As únicas ações concretas tomadas pelo Ministério da Saúde evidenciam que o problema é mesmo falta de dinheiro. “Nós estamos aumentando os tetos dos Estados, aumentamos em Alagoas e estamos aumentando em Pernambuco e na Paraíba”, afirma o secretário de Atenção à Saúde do Ministério, João Gabbardo dos Reis. “Liberando recursos para que os Estados possam melhorar a oferta de serviços”, avalia. Estará longe de resolver todo o problema. Não há previsão, por exemplo, de rever os valores das tabelas da SUS. O secretário alega que qualquer reajuste nos preços dos procedimentos “tem um peso muito grande no orçamento”. E a liberação de recursos não deixou de envolver alguma barganha. Na segunda-feira 20, o governador de Alagoas, Theotônio Vilela Filho, saiu de Brasília com R$ 20 milhões. Mas levou na bagagem também o pedido de Temporão de mobilizar a bancada de seu Estado a votar a favor da prorrogação da CPMF. A lógica é perversa, pois se havia dinheiro, poderia ter liberado antes.
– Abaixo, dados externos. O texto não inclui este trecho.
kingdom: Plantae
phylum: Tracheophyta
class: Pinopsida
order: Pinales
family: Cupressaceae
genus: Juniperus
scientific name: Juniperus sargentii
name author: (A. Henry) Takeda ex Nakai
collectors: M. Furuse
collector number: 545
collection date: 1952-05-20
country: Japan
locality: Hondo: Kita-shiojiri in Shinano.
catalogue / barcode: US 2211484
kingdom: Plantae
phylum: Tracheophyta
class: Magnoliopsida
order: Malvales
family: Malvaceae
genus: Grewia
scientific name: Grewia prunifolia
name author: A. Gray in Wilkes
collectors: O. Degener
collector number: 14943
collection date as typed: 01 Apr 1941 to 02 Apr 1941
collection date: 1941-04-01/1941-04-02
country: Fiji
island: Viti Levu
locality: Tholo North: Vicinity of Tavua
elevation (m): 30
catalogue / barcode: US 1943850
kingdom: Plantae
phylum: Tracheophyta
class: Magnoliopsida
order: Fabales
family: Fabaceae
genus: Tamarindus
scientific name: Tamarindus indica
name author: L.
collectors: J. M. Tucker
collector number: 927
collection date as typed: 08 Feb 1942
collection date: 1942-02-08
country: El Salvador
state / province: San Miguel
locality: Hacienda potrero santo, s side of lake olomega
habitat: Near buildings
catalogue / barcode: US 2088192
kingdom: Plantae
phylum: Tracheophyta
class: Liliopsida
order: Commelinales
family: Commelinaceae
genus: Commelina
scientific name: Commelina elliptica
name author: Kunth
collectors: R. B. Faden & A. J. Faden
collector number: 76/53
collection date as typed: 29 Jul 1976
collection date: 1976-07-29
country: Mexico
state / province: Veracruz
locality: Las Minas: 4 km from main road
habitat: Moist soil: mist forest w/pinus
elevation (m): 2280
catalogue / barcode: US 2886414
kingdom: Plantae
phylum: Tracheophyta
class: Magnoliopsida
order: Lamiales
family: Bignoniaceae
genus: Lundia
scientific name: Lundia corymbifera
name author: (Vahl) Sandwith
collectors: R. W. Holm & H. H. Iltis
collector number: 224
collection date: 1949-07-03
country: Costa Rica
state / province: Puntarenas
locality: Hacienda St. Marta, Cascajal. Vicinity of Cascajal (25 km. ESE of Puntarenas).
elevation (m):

Pessoas próximas a Temporão admitem que o ministro sentiu-se “encalacrado” com as greves e problemas do setor nos últimos dias. Temporão julgava que não deveria adotar medidas mais enérgicas para sanar o problema. Na sua avaliação, intervir nos hospitais estaduais, como seu antecessor Humberto Costa chegou a fazer uma vez no Rio de Janeiro, “seria um desastre”. Além da conotação política (Estados em que a situação foi mais aguda, como Paraíba e Alagoas, são governados pela oposição, pelo PSDB), a intervenção poderia ser um tiro no pé pela falta de estrutura do próprio Ministério. Enquanto Temporão sente-se “encalacrado”, a saúde torna-se caso de polícia. Em Alagoas, o Ministério Público vai investigar a morte do menino Wedson. Na Paraíba, a promotora de Defesa dos Direitos da Saúde, Ana Raquel Brito, afirmou que vai tomar várias providências para esclarecer as circunstâncias da morte de Elizângela. “Vamos encaminhar pedido ao promotor criminal para instaurar inquérito civil público”, disse a promotora. “Isso é crime de omissão de socorro, cumulado com homicídio culposo.” Ana Raquel demonstra irritação com a atitude dos cardiologistas: “Os médicos têm razão de reivindicar melhorias, os valores são extremamente baixos, mas não se pode paralisar serviços essenciais, abandonar centenas de pessoas que estão com o risco iminente de morte.”